This middle grade sci-fi story was recommended to me by a friend interning at Bloomsbury around the time it was published. Knowing my bent for science fiction, he sent the recommendation my way. It took me a while to get to it, partly because I was reading a stack of young adult books at the time and didn’t want to switch gears to middle grade (yes, I get caught in an “age group” rut sometimes) and partly because it didn’t actually look that much like a sci-fi book. To me, the cover looks more like a fantasy or contemporary story, so I was thrilled to learn, when I started reading, that it’s pure sci-fi and it deals with the questions I love thinking about, like the nature of humanity. What makes us truly human? How much genetic engineering can we do to ourselves before we turn into something else? Where’s the line between “natural” and “manufactured” when it comes to life on this planet?
What’s particularly amazing about this book is that author Megan Frazer Blakemore manages to prod at these huge questions in a manner that’s not only accessible to younger readers, but that’s downright engaging. I seriously couldn’t put the book down, and neither could my kids when they read it.
The book got me to wondering why we don’t see more sci-fi books for this age group that probe the nature of humanity in this way (science getting out of control is a very accessible conceit for middle grade readers). I’ve seen quite a few spaceship stories on the middle grade shelves in recent years, but nothing more down-to-earth, so to speak.
The Firefly Code has engaging characters facing an unusual world with some really challenging moral dilemmas. The characters are well-drawn, and each of the group of friends that shares the spotlight with protagonist Mori contributes an important perspective to the story, as well as providing lots of friendly (and sometimes frenemy-like) banter and competition.
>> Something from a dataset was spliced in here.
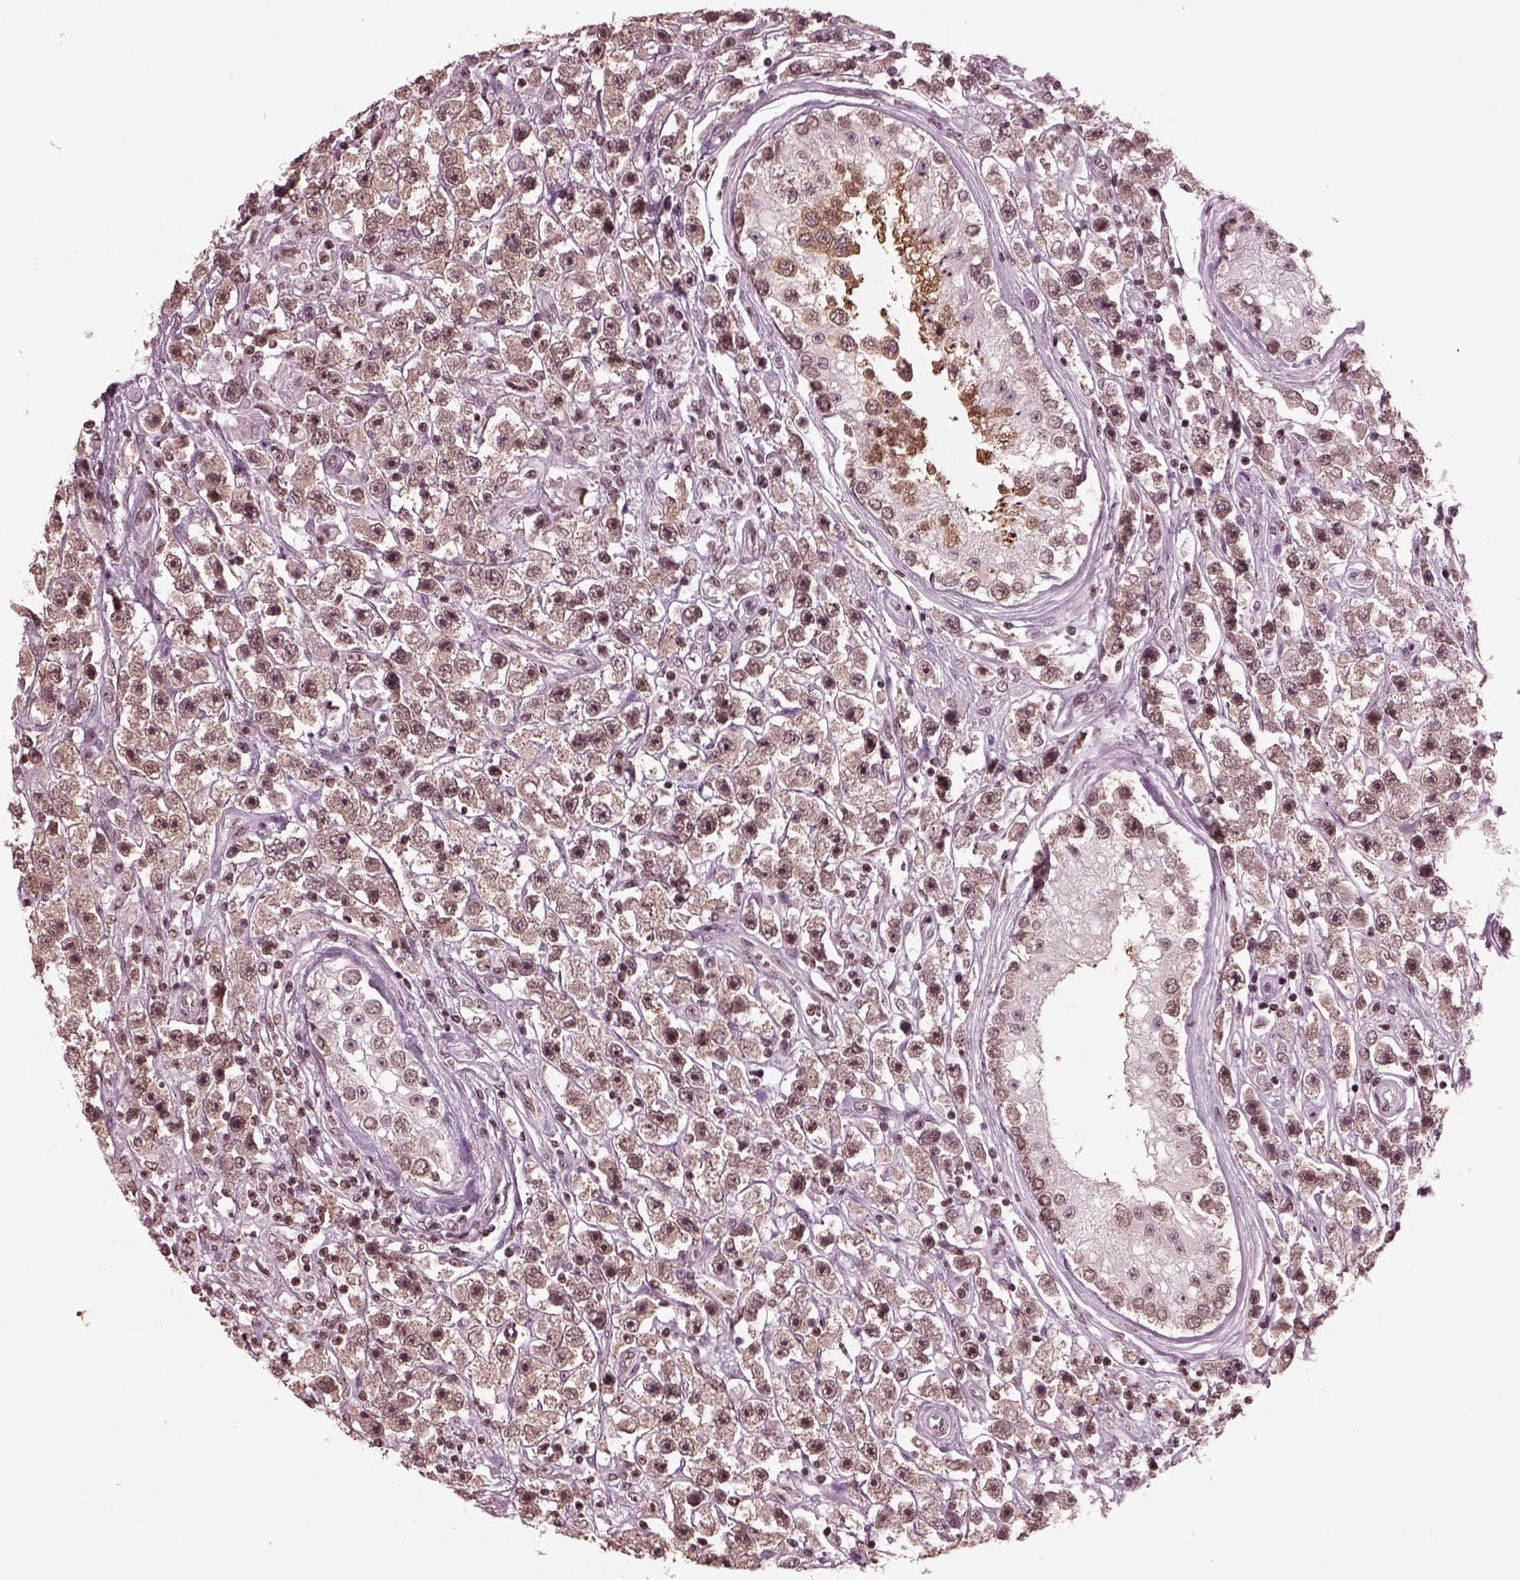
{"staining": {"intensity": "weak", "quantity": ">75%", "location": "cytoplasmic/membranous"}, "tissue": "testis cancer", "cell_type": "Tumor cells", "image_type": "cancer", "snomed": [{"axis": "morphology", "description": "Seminoma, NOS"}, {"axis": "topography", "description": "Testis"}], "caption": "High-power microscopy captured an immunohistochemistry histopathology image of seminoma (testis), revealing weak cytoplasmic/membranous expression in approximately >75% of tumor cells.", "gene": "RUVBL2", "patient": {"sex": "male", "age": 45}}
The ending is a little ambiguous, but not in a way that I think would cause unrest or unease to younger readers. I’m guessing it’s intended to make them think about scientific ethics in a complex world and what we want our future to look like, and I suspect most of today’s younger readers are ready and yearning for the challenge.
Blakemore has combined a fun, engaging narrative with just the right undercurrent of unease, concern and mystery. I’d highly recommend this for readers of any age.